The variety of technologies in IP disputes captured my interest. I enjoy mastering new subjects and learning new technologies at issue in IP disputes fits well with that passion. If learning something new every day is your passion, then IP litigation is a good fit. If you are interested in intellectual property, then I would recommend pursuing a degree that allows you to sit for the patent bar as that will maximise your potential opportunities. That said, if you’re past the window to get a technical degree, I have practised with some great IP lawyers without one – the key is to demonstrate your ability to learn technology.

As an accomplished trial lawyer, what, in your view, are the key characteristics of a winning strategy before the courts?

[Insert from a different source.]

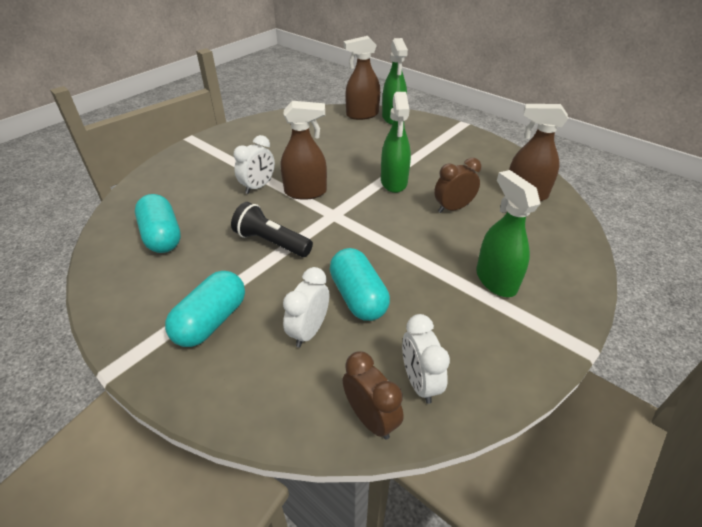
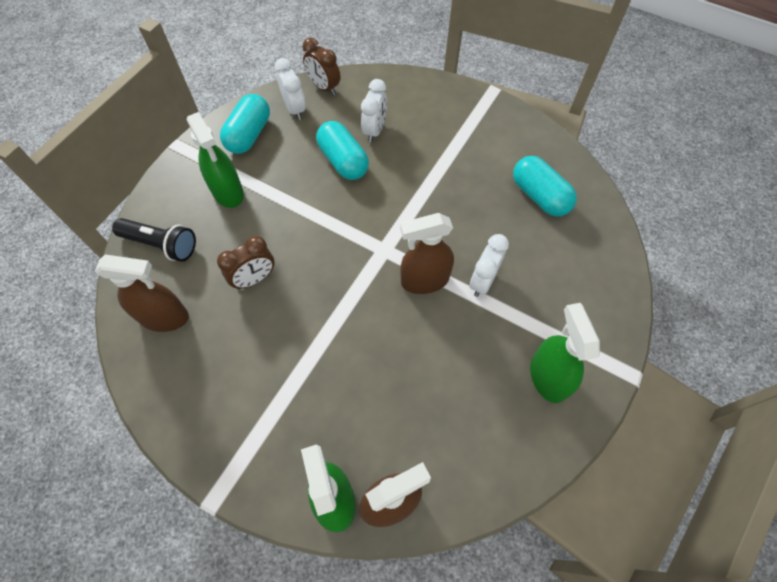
camera: 170 degrees right, 20 degrees up
(211, 321) = (448, 128): turquoise capsule -> turquoise capsule (249, 135)
(271, 242) = (434, 204): black flashlight -> black flashlight (161, 245)
(394, 182) = (323, 315): green spray bottle -> green spray bottle (547, 377)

Consistency and clarity of message are the most important characteristics of a good litigation strategy. Most IP disputes are highly complex, with experts on both sides of every issue. Success boils down to who connects best with the jury, and that is easier when your broader points are clear, consistent and supported by evidence that is easy to digest.

How is the M&A landscape hitting patent valuation practices, and how do you expect these trends might evolve in the next five years?

I don’t interface directly with the M&A marketplace and cannot speak to the impact of the M&A landscape on patent valuation. However, from my litigation-based perspective, the biggest impacts on patent valuation have been:

  • the effective abolishment of injunctive relief for patent infringement;
  • the Federal Circuit’s anathema for large patent infringement damages awards; and 
  • the uncertainty created by post-grant challenges. 

I do not expect any of these to change for the better in the next five years.

You have worked with a range of companies – from start-ups to Fortune 500 – in a wide variety of industries, such as telecoms, banking and medical. How do you adapt your approach depending on the type of client you are dealing with?

My approach to a case is not based on client size or industry, but rather on the unique picture of what it takes to achieve success. I work with the client in every case to determine what success looks like for that dispute. Then I develop a strategy to achieve that success. This approach is the same for every case – what differs is the definition of success and the following strategy to reach it.

If you could change anything about the US enforcement landscape, what would it be, and do you think it is likely to happen?

The availability of injunctive relief in patent disputes needs to be a credible possibility in order to restore balance to the US patent system. Far too many companies – especially large and influential ones – choose to infringe on intellectual property rather than engage in appropriate licensing discussions, and that is because of the minimal current risk of injunctive relief. Unfortunately, I do not foresee this changing in the near term.